**PROBLEM DESCRIPTION**.
For each line of the data below, copy it if it holds the word "middle".

**EXTRACTED INFORMATION**.
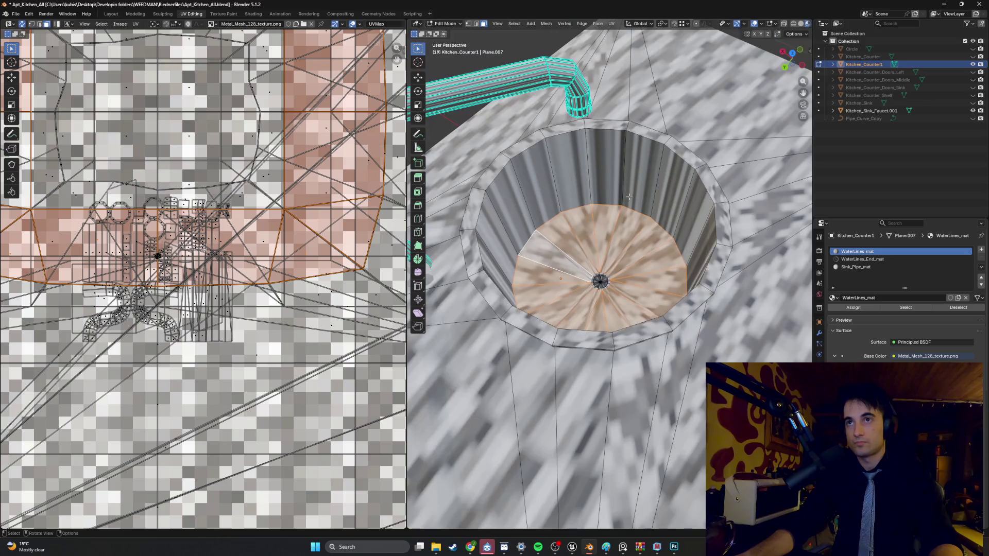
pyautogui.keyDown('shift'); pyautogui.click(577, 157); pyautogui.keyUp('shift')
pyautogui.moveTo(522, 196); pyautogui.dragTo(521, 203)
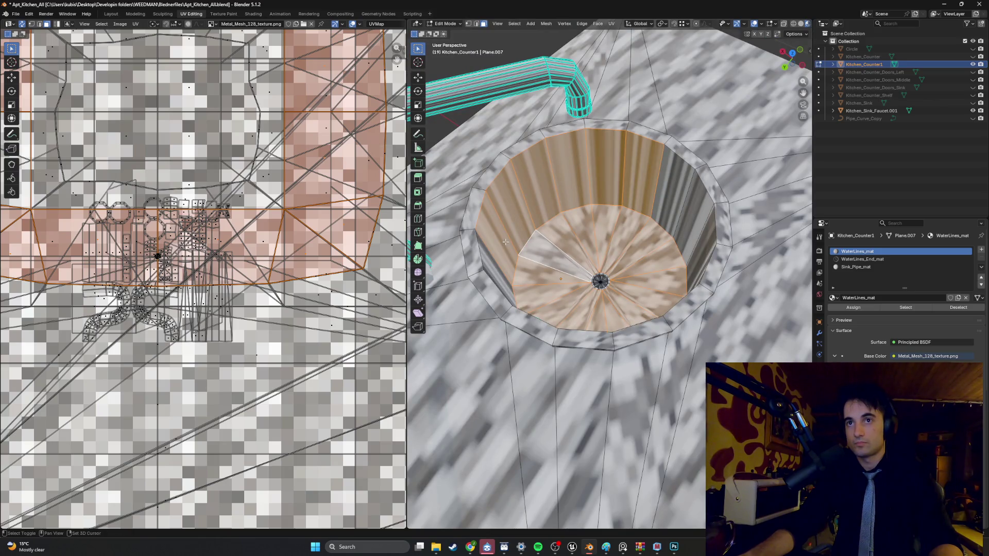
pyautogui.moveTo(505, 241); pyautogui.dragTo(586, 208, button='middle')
...
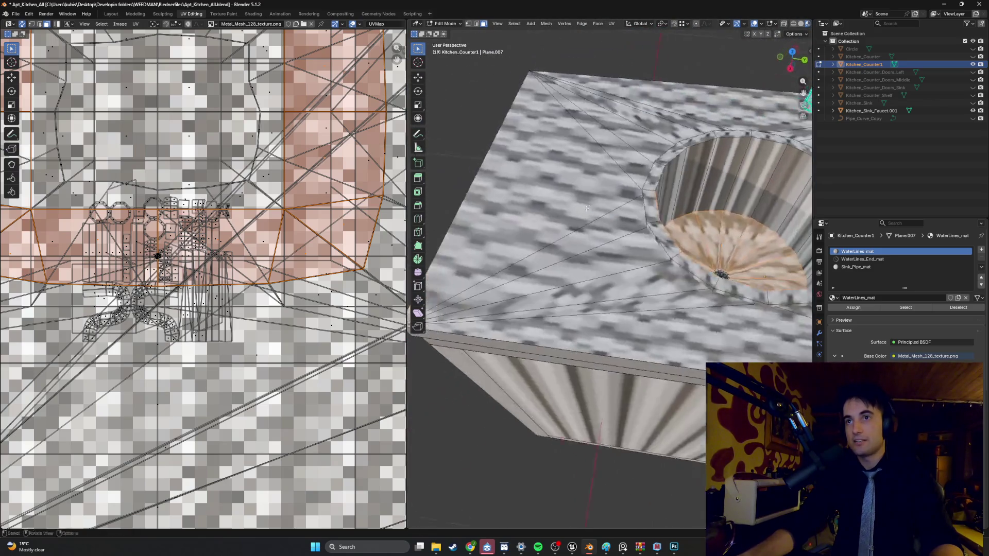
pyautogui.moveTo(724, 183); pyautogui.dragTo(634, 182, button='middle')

**WRITTEN SOLUTION**.
pyautogui.moveTo(505, 241); pyautogui.dragTo(586, 208, button='middle')
pyautogui.moveTo(724, 183); pyautogui.dragTo(634, 182, button='middle')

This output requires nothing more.